The Trump administration policies are contributing to what may be a shift to a higher economic growth trajectory, a top Federal Reserve official said Monday.
Randal Quarles, the Fed’s vice chairman for financial supervision, told an economics conference in Washington, DC, that “it has been quite some time since the economic environment has looked as favorable as it does now.” He described the potential for faster economic growth as a “possibility” rather than a certainty, saying it is still too soon to say the economy is at a turning point.
“There is a real possibility that some of the factors that have been holding back growth in recent years could shift, moving the economy onto a higher growth trajectory. That said, I currently see this shift more as a clear possibility than an unarguable reality,” Quarles said.
The Trump administration’s tax cuts deserve some credit for this possible shift, Quarles said.
Quarles said:
After subtracting from growth over much of the period from 2011 onward, the impetus from fiscal policy has turned distinctly positive with the passage of recent tax and budget legislation. Fiscal policy is likely to impart considerable momentum to growth over the next couple of years not only by increasing demand, but also by boosting, to some degree, the potential capacity of the economy.
Quarles said the sustainability of recently accelerating economic growth would turn, in part, on whether the Trump administration’s fiscal policies led to a supply-side expansion or merely contributed to additional demand in the economy.

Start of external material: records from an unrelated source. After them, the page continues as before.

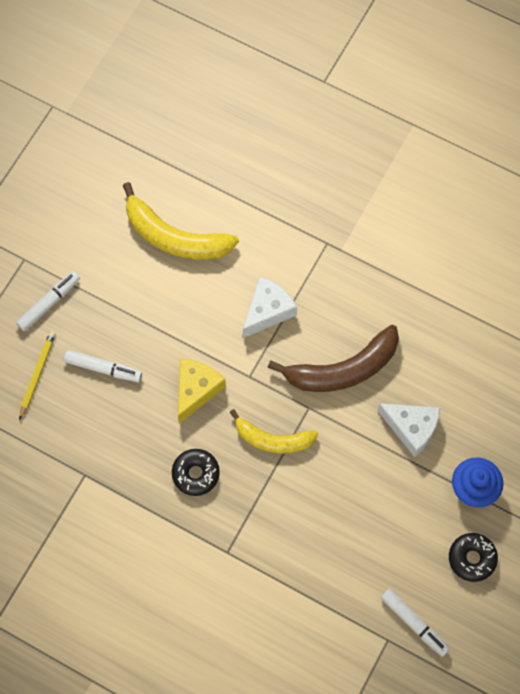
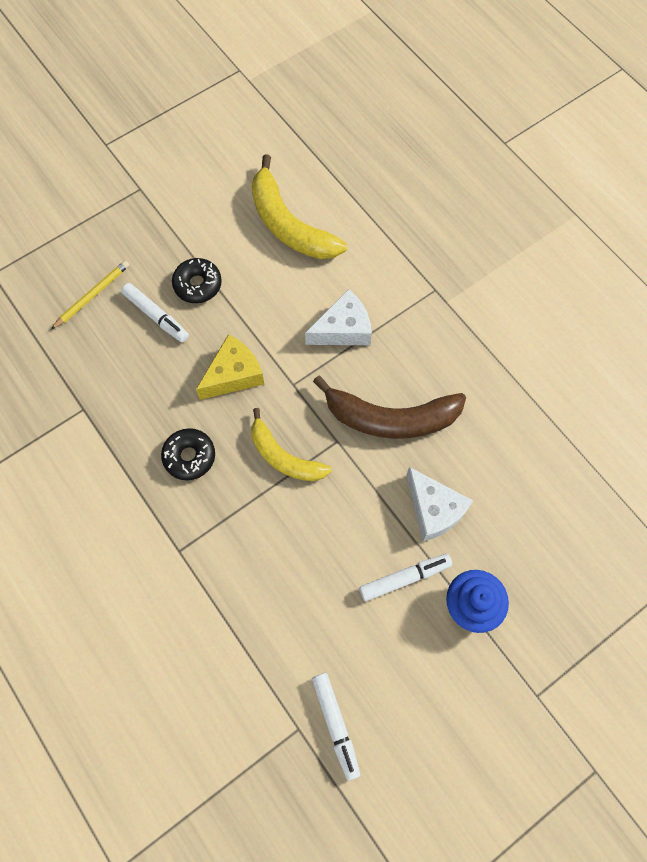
camera: 25 degrees right, 0 degrees up
(49, 303) = (140, 236): white marker -> white marker (404, 578)
(472, 558) = (434, 681): black donut -> black donut (198, 285)

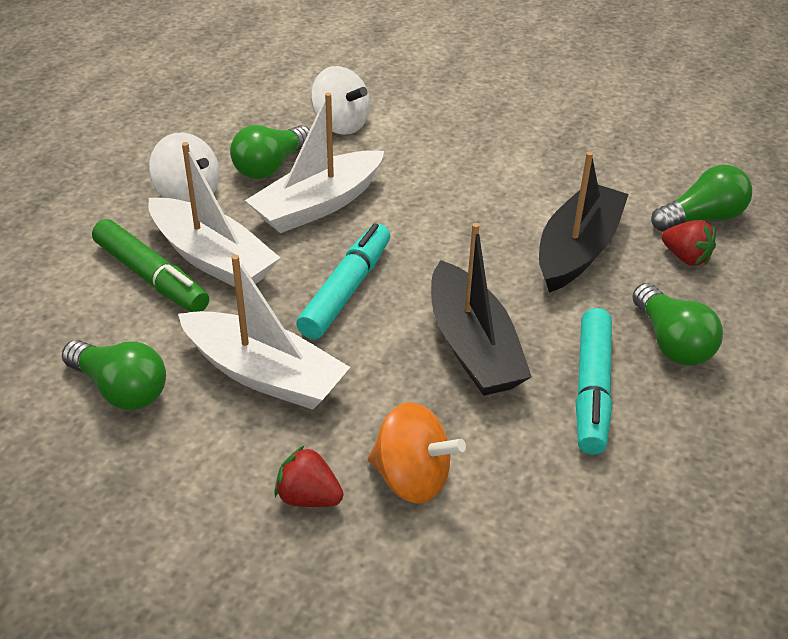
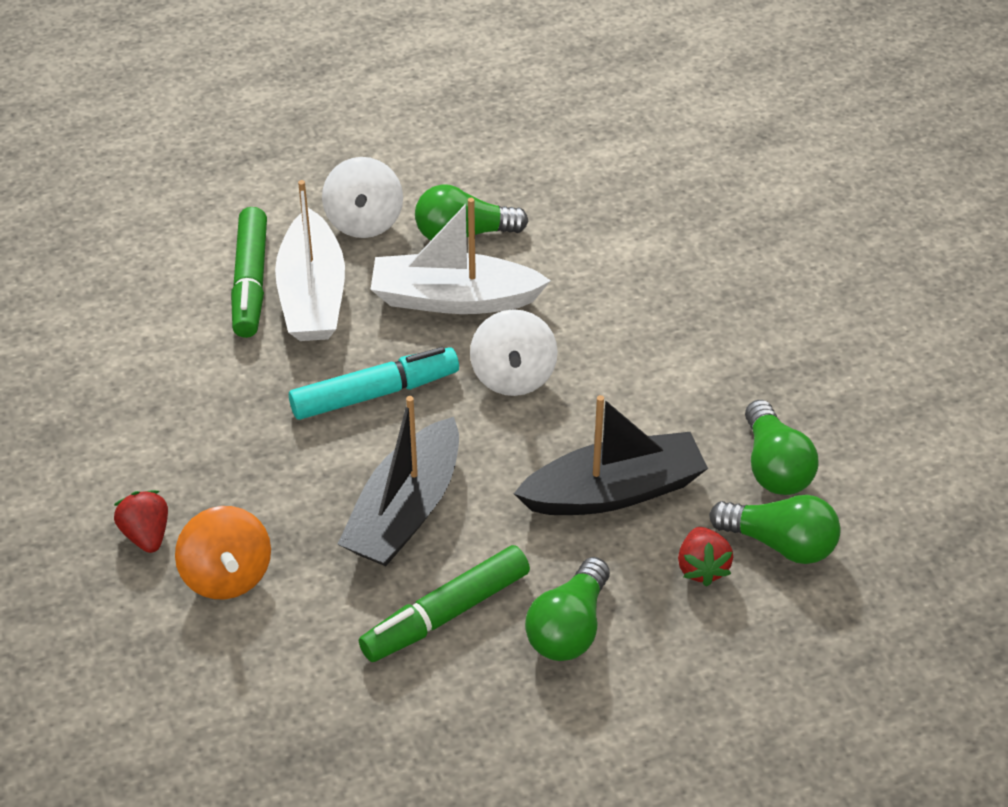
camera: 45 degrees right, 5 degrees up
(121, 389) = (127, 363): green light bulb -> green light bulb (774, 466)
(264, 374) = (230, 421): white boat -> none
(340, 124) = (579, 227): white spinning top -> white spinning top (513, 376)
(592, 389) = (445, 614): turquoise marker -> green marker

“It matters whether growth is embodied in a sustained increase in the productive capacity of the economy or, instead, is primarily the product of a boost to aggregate demand,” said Quarles, adding, “The split between the two will likely have important implications for inflation and thus for how the stance of monetary policy will respond to higher growth.”
His comments come amid intense scrutiny of the Fed’s view of the economy. The stock market was rocked by volatility this month by inflation fears. Quarles, however, appeared to downplay the risks of inflation in his remarks:
It might seem reasonable to assume that faster growth would lead to firmer inflation. However, I think a lot remains to be seen. For one, the degree to which growth spurs inflation is likely to be determined by the underlying factors that are prompting the increase in growth. A demand-led increase can be expected to have a greater positive effect on prices than a step-up in the pace of potential growth. Growth led by an increase in the economy’s productive capacity, either through increased labor force participation or higher productivity growth, is likely to impart less upward pressure on prices.
If the economy does move onto a higher growth path, that would likely raise the “natural rate” of interest, according to Quarles. Many economists see the natural rate of interest as the rate that keeps the economy on a steady growth path, promoting full employment and price stability.
“As the natural rate moves up, any given level of the policy rate would be more accommodative, so the policy rate would also have to move up to continue the gradual removal of policy accommodation,” Quarles said. “It is important to point out that this higher policy path would be motivated by sustained stronger growth and improved economic conditions, not a greater desire to slow the economy.”